我已经完成了关于Django's bulk_create()的一些阅读,我正在尝试实现它,但它没有像我期望的那样运作。最初我的代码没有使用bulk_create,导入6074行数据大约需要33秒左右。慢但它有效。

型号:

class Building(models.Model):
    community = models.ForeignKey('Community', related_name='Building Community Name')
    physical_location = models.CharField(max_length=80, null=True, blank=True)
    data_source = models.CharField(max_length=50, null=True, blank=True)
    facility_name = models.CharField(max_length=120, null=True, blank=True)
    facility_type = models.CharField(max_length=80, null=True, blank=True)
    size = models.DecimalField(null=True, blank=True, max_digits=10, decimal_places=2)
    audited = models.NullBooleanField(blank=True)
    audit_notes = models.TextField(blank=True) 

class RetrofitData(models.Model):
    building_id = models.ForeignKey('Building')
    retrofits_done = models.NullBooleanField(blank=True)
    retrofit_notes = models.TextField(blank=True)
    fuel_oil_preretrofit = models.DecimalField(null=True, blank=True, max_digits=10, decimal_places=2)
    district_heating_oil_usage_preretrofit = models.DecimalField(null=True, blank=True, max_digits=10, decimal_places=2)
    electricity_preretrofit = models.DecimalField(null=True, blank=True, max_digits=10, decimal_places=2)
    natural_gas_preretrofit = models.DecimalField(null=True, blank=True, max_digits=10, decimal_places=2)
    propane_preretrofit = models.DecimalField(null=True, blank=True, max_digits=10, decimal_places=2)
    biomass_preretrofit = models.DecimalField(null=True, blank=True, max_digits=10, decimal_places=2)
    fuel_oil_postretrofit = models.DecimalField(null=True, blank=True, max_digits=10, decimal_places=2)
    district_heating_oil_usage_postretrofit = models.DecimalField(null=True, blank=True, max_digits=10, decimal_places=2)
    electricity_postretrofit = models.DecimalField(null=True, blank=True, max_digits=10, decimal_places=2)
    natural_gas_postretrofit = models.DecimalField(null=True, blank=True, max_digits=10, decimal_places=2)
    propane_postretrofit = models.DecimalField(null=True, blank=True, max_digits=10, decimal_places=2)
    biomass_postretrofit = models.DecimalField(null=True, blank=True, max_digits=10, decimal_places=2)
    retrofit_cost = models.DecimalField(null=True, blank=True, max_digits=10, decimal_places=2)
    biomass_heat = models.NullBooleanField(blank=True)
    heat_recovery = models.NullBooleanField(blank=True)

原始代码:

class BuildingInventoryImporter(dataimport.DataFileImporter):

   def toTrueFalse(self, val):
            if val == "Yes":
                return True
            elif val == "No":
                return False
            else:
                return None

    def decCleaner(self, val):
        if val == '':
            return None
        else:
            return val2dec(val)

    models = [Building, RetrofitData]

    @transaction.commit_manually
    @rollback_on_exception
    def do_import(self):
        book = xlrd.open_workbook(self.data_file.file.path, 
            encoding_override='cp1252')
        sheet = book.sheet_by_index(2)

        for row_index in range(1,sheet.nrows):
            row = sheet.row_values(row_index)

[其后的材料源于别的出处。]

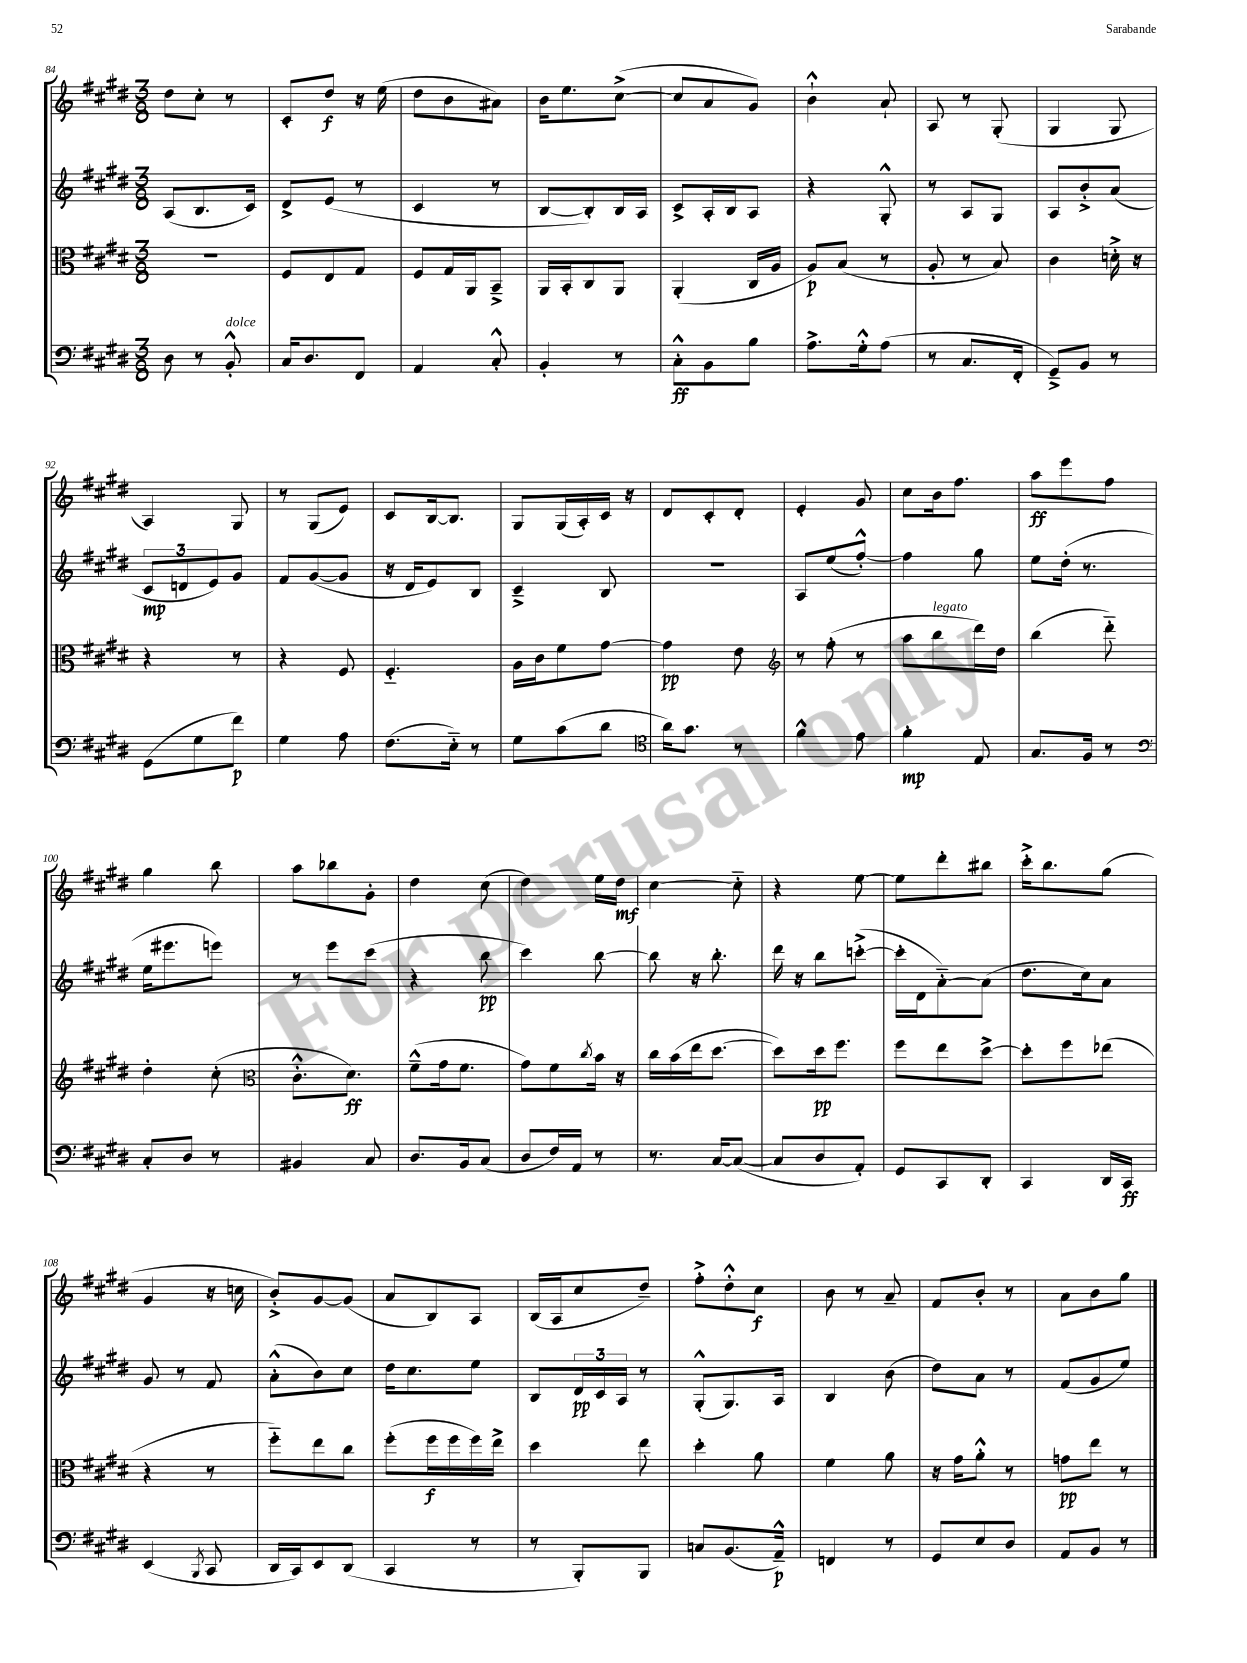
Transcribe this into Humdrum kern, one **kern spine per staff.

**kern	**dynam	**kern	**dynam	**kern	**dynam	**kern	**dynam
*part4	*part4	*part3	*part3	*part2	*part2	*part1	*part1
*staff4	*staff4	*staff3	*staff3	*staff2	*staff2	*staff1	*staff1
*clefF4	*	*clefC3	*	*clefG2	*	*clefG2	*
*k[f#c#g#d#]	*	*k[f#c#g#d#]	*	*k[f#c#g#d#]	*	*k[f#c#g#d#]	*
*M3/8	*	*M3/8	*	*M3/8	*	*M3/8	*
=84	=84	=84	=84	=84	=84	=84	=84
8D#\	.	4.r	.	(8A/L	.	8dd#\L	.
8r	.	.	.	8.B/	.	8cc#'\J	.
!LO:TX:a:i:t=dolce	!	!	!	!	!	!	!
8BB'^^/	.	.	.	.	.	8r	.
.	.	.	.	16c#/Jk)	.	.	.
=85	=85	=85	=85	=85	=85	=85	=85
16C#/KL	.	8F#/L	.	8d#^/L	.	8c#'/L	.
8.D#/	.	.	.	.	.	.	.
.	.	8E/	.	(8e/J	.	8dd#/J	f
8FF#/J	.	8G#/J	.	8r	.	16r	.
.	.	.	.	.	.	(16ee\	.
=86	=86	=86	=86	=86	=86	=86	=86
4AA/	.	8F#/L	.	4c#/	.	8dd#\L	.
.	.	16G#/L	.	.	.	8b\	.
.	.	16AA/J	.	.	.	.	.
8C#'^^/	.	8BB~^/J	.	8r	.	8a#X\J)	.
=87	=87	=87	=87	=87	=87	=87	=87
4BB'/	.	16AA/LL	.	[8B/L	.	16b\KL	.
.	.	16BB'/J	.	.	.	8.ee\	.
.	.	8C#/	.	8B'/])	.	.	.
8r	.	8AA/J	.	16B/L	.	([8cc#^\J	.
.	.	.	.	16A/JJ	.	.	.
=88	=88	=88	=88	=88	=88	=88	=88
8C#'^^\L	ff	(4AA'/	.	8c#^/L	.	8cc#/L]	.
8BB\	.	.	.	16A'/L	.	8a/	.
.	.	.	.	16B/J	.	.	.
8B\J	.	16C#/LL	.	8A/J	.	8g#/J)	.
.	.	16A/JJ	.	.	.	.	.
=89	=89	=89	=89	=89	=89	=89	=89
8.A^\L	.	8A/L)	p	4r	.	4b`^^\	.
.	.	(8B/J	.	.	.	.	.
16G#'^^\k	.	.	.	.	.	.	.
(8A\J	.	8r	.	8G#'^^/	.	8a`/	.
=90	=90	=90	=90	=90	=90	=90	=90
8r	.	8A'/	.	8r	.	8A/	.
8.C#/L	.	8r	.	8A/L	.	8r	.
.	.	8B/)	.	8G#/J	.	(8G#'/	.
16FF#'/Jk	.	.	.	.	.	.	.
=91	=91	=91	=91	=91	=91	=91	=91
8GG#~^/L)	.	4c#\	.	8A/L	.	4G#/	.
8BB/J	.	.	.	8b'^/	.	.	.
8r	.	16dn'^\	.	(8a/J	.	8G#/	.
.	.	16r	.	.	.	.	.
!!LO:LB:g=z
=92	=92	=92	=92	=92	=92	=92	=92
(8GG#\L	.	4r	.	12c#/L	mp	4A/)	.
.	.	.	.	12dn/	.	.	.
8G#\	.	.	.	.	.	.	.
.	.	.	.	12e/)	.	.	.
8f#\J)	p	8r	.	8g#/J	.	8G#/	.
=93	=93	=93	=93	=93	=93	=93	=93
4G#\	.	4r	.	8f#/L	.	8r	.
.	.	.	.	([8g#/	.	(8G#/L	.
8A\	.	8F#/	.	8g#/J]	.	8e/J)	.
=94	=94	=94	=94	=94	=94	=94	=94
(8.F#\L	.	4.F#/	.	16r	.	8c#/L	.
.	.	.	.	16d#/KL	.	.	.
.	.	.	.	8e/)	.	[16B/k	.
16E\Jk)	.	.	.	.	.	8.B/J]	.
8r	.	.	.	8B/J	.	.	.
=95	=95	=95	=95	=95	=95	=95	=95
8G#\L	.	16A\LL	.	4c#~^/	.	8G#/L	.
.	.	16c#\J	.	.	.	.	.
(8c#\	.	8f#\	.	.	.	(16G#/L	.
.	.	.	.	.	.	16A'/)	.
8d#\J	.	[8g#\J	.	8B/	.	16c#/JJ	.
.	.	.	.	.	.	16r	.
=96	=96	=96	=96	=96	=96	=96	=96
*clefC4	*	*	*	*	*	*	*
16a\KL)	.	4g#\]	pp	4.r	.	8d#/L	.
8.g#\J	.	.	.	.	.	.	.
.	.	.	.	.	.	8c#'/	.
8r	.	8e\	.	.	.	8d#'/J	.
=97	=97	=97	=97	=97	=97	=97	=97
*	*	*clefG2	*	*	*	*	*
4f#^^\	.	8r	.	8A/L	.	4e'/	.
.	.	(8ff#'\	.	(8ee/	.	.	.
8e\	.	8r	.	[8ff#'^^/J)	.	8g#/	.
=98	=98	=98	=98	=98	=98	=98	=98
4f#'\	mp	8aa\L	.	4ff#\]	.	8cc#\L	.
!	!	!LO:TX:a:i:t=legato	!	!	!	!	!
.	.	8bb\	.	.	.	16b\k	.
.	.	.	.	.	.	8.ff#\J	.
8E/	.	16ddd#\L)	.	8gg#\	.	.	.
.	.	16dd#\JJ	.	.	.	.	.
=99	=99	=99	=99	=99	=99	=99	=99
8.G#/L	.	(4bb\	.	8ee\L	.	8aa\L	ff
.	.	.	.	(16dd#'\Jk	.	8eee\	.
16F#/Jk	.	.	.	8.r	.	.	.
8r	.	8ddd#\)	.	.	.	8ff#\J	.
!!LO:LB:g=z
=100	=100	=100	=100	=100	=100	=100	=100
*clefF4	*	*	*	*	*	*	*
8C#'/L	.	4dd#'\	.	16ee\KL	.	4gg#\	.
.	.	.	.	8.eee#X\	.	.	.
8D#/J	.	.	.	.	.	.	.
8r	.	(8cc#'\	.	8eeen\J)	.	8bb\	.
=101	=101	=101	=101	=101	=101	=101	=101
*	*	*clefC3	*	*	*	*	*
4BB#X/	.	8.c#'^^\L	.	8r	.	8aa\L	.
.	.	.	.	8eee\L	.	8bb-X\	.
.	.	8.d#\J)	ff	.	.	.	.
8C#/	.	.	.	(8ccc#\J	.	8g#'\J	.
=102	=102	=102	=102	=102	=102	=102	=102
8.D#/L	.	(8f#~^^\L	.	4r	.	4dd#\	.
.	.	16g#\k	.	.	.	.	.
16BB/k	.	8.f#\J	.	.	.	.	.
(8C#/J	.	.	.	8bb\	pp	(8cc#\	.
=103	=103	=103	=103	=103	=103	=103	=103
8D#/L	.	8g#\L)	.	4ccc#\)	.	4dd#\)	.
16F#/L)	.	8f#\	.	.	.	.	.
16AA/JJ	.	.	.	.	.	.	.
.	.	8qcc#/	.	.	.	.	.
8r	.	16b\Jk	.	[8bb\	.	16ee\LL	.
.	.	16r	.	.	.	16dd#\JJ	mf
=104	=104	=104	=104	=104	=104	=104	=104
8.r	.	16cc#\LL	.	8bb\]	.	[4cc#\	.
.	.	(16b\	.	.	.	.	.
.	.	16ee\J	.	16r	.	.	.
[16C#/KL	.	[8.dd#\J	.	8.bb'\	.	.	.
(8C#/J_	.	.	.	.	.	8cc#\]	.
=105	=105	=105	=105	=105	=105	=105	=105
8C#/L]	.	8dd#\L])	.	16ddd#\	.	4r	.
.	.	.	.	16r	.	.	.
8D#/	.	16dd#\k	pp	8bb\L	.	.	.
.	.	8.ff#\J	.	.	.	.	.
8AA'/J)	.	.	.	([8cccn'^\J	.	[8ee\	.
=106	=106	=106	=106	=106	=106	=106	=106
8GG#/L	.	8ff#\L	.	16ccc'\LL]	.	8ee\L]	.
.	.	.	.	16d#\J	.	.	.
8CC#/	.	8ee\	.	[8a\)	.	8ddd#'\	.
8DD#'/J	.	[8dd#^\J	.	(8a\J]	.	8bb#X\J	.
=107	=107	=107	=107	=107	=107	=107	=107
4CC#/	.	8dd#'\L]	.	8.dd#\L	.	16ccc#'^\KL	.
.	.	.	.	.	.	8.bb\	.
.	.	8ff#\	.	.	.	.	.
.	.	.	.	16cc#\k)	.	.	.
16DD#/LL	.	(8ee-X\J	.	8a\J	.	(8gg#\J	.
16CC#/JJ	ff	.	.	.	.	.	.
!!LO:LB:g=z
=108	=108	=108	=108	=108	=108	=108	=108
(4EE/	.	4r	.	8g#/	.	4g#/	.
.	.	.	.	8r	.	.	.
8qBBB/	.	.	.	.	.	.	.
8CC#/	.	8r	.	8f#/	.	16r	.
.	.	.	.	.	.	16ccn\	.
=109	=109	=109	=109	=109	=109	=109	=109
16DD#/LL	.	8ff#\L)	.	(8a'^^\L	.	8b'^/L)	.
16CC#/J)	.	.	.	.	.	.	.
8EE/	.	8ee\	.	8b\)	.	[8g#/	.
(8DD#/J	.	8cc#\J	.	8cc#\J	.	(8g#/J]	.
=110	=110	=110	=110	=110	=110	=110	=110
4CC#/	.	(8ff#'\L	.	16dd#\KL	.	8a/L	.
.	.	.	.	8.cc#\	.	.	.
.	.	16ff#\L	f	.	.	8B/)	.
.	.	16ff#\	.	.	.	.	.
8r	.	16ff#\)	.	8ee\J	.	8A/J	.
.	.	16ee^\JJ	.	.	.	.	.
=111	=111	=111	=111	=111	=111	=111	=111
8r	.	4dd#\	.	8B/L	.	(16B/LL	.
.	.	.	.	.	.	16A/J	.
8BBB'/L)	.	.	.	24d#/L	pp	8cc#/	.
.	.	.	.	24c#/	.	.	.
.	.	.	.	24A/JJ	.	.	.
8BBB/J	.	8ee\	.	8r	.	8dd#~/J)	.
=112	=112	=112	=112	=112	=112	=112	=112
8Cn/L	.	4dd#'\	.	(8G#'^^/L	.	8ff#'^\L	.
(8.BB/	.	.	.	8.G#/)	.	8dd#'^^\	.
.	.	8a\	.	.	.	8cc#\J	f
16AA~^^/Jk)	p	.	.	16A/Jk	.	.	.
=113	=113	=113	=113	=113	=113	=113	=113
4FFn/	.	4f#\	.	4B/	.	8b\	.
.	.	.	.	.	.	8r	.
8r	.	8a\	.	(8b\	.	8a~/	.
=114	=114	=114	=114	=114	=114	=114	=114
8GG#/L	.	16r	.	8dd#\L)	.	8f#/L	.
.	.	16g#\KL	.	.	.	.	.
8E/	.	8a'^^\J	.	8a\J	.	8b'/J	.
8D#/J	.	8r	.	8r	.	8r	.
=115	=115	=115	=115	=115	=115	=115	=115
8AA/L	.	8gn\L	pp	(8f#/L	.	8a\L	.
8BB/J	.	8ee\J	.	8g#/	.	8b\	.
8r	.	8r	.	8ee/J)	.	8gg#\J	.
==	==	==	==	==	==	==	==
*-	*-	*-	*-	*-	*-	*-	*-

            temp_id= row_index
            community_name = row[0]
            gnis = row[1]
            physical_location = row[2]
            data_source = row[3]
            facility_type = row[5]

            if row[4] == '':
                if facility_type =="Other" or facility_type == "Office" or facility_type == "Public Assembly" or facility_type == "Public Safety":
                    facility_name = "Unavailable"
                elif facility_type =="Health Care - Hospitals":
                    facility_name = community_name + " Clinic"
                elif facility_type == "Education - K - 12":
                    facility_name = community_name + " School(s)"
            else:
                facility_name = row[4]    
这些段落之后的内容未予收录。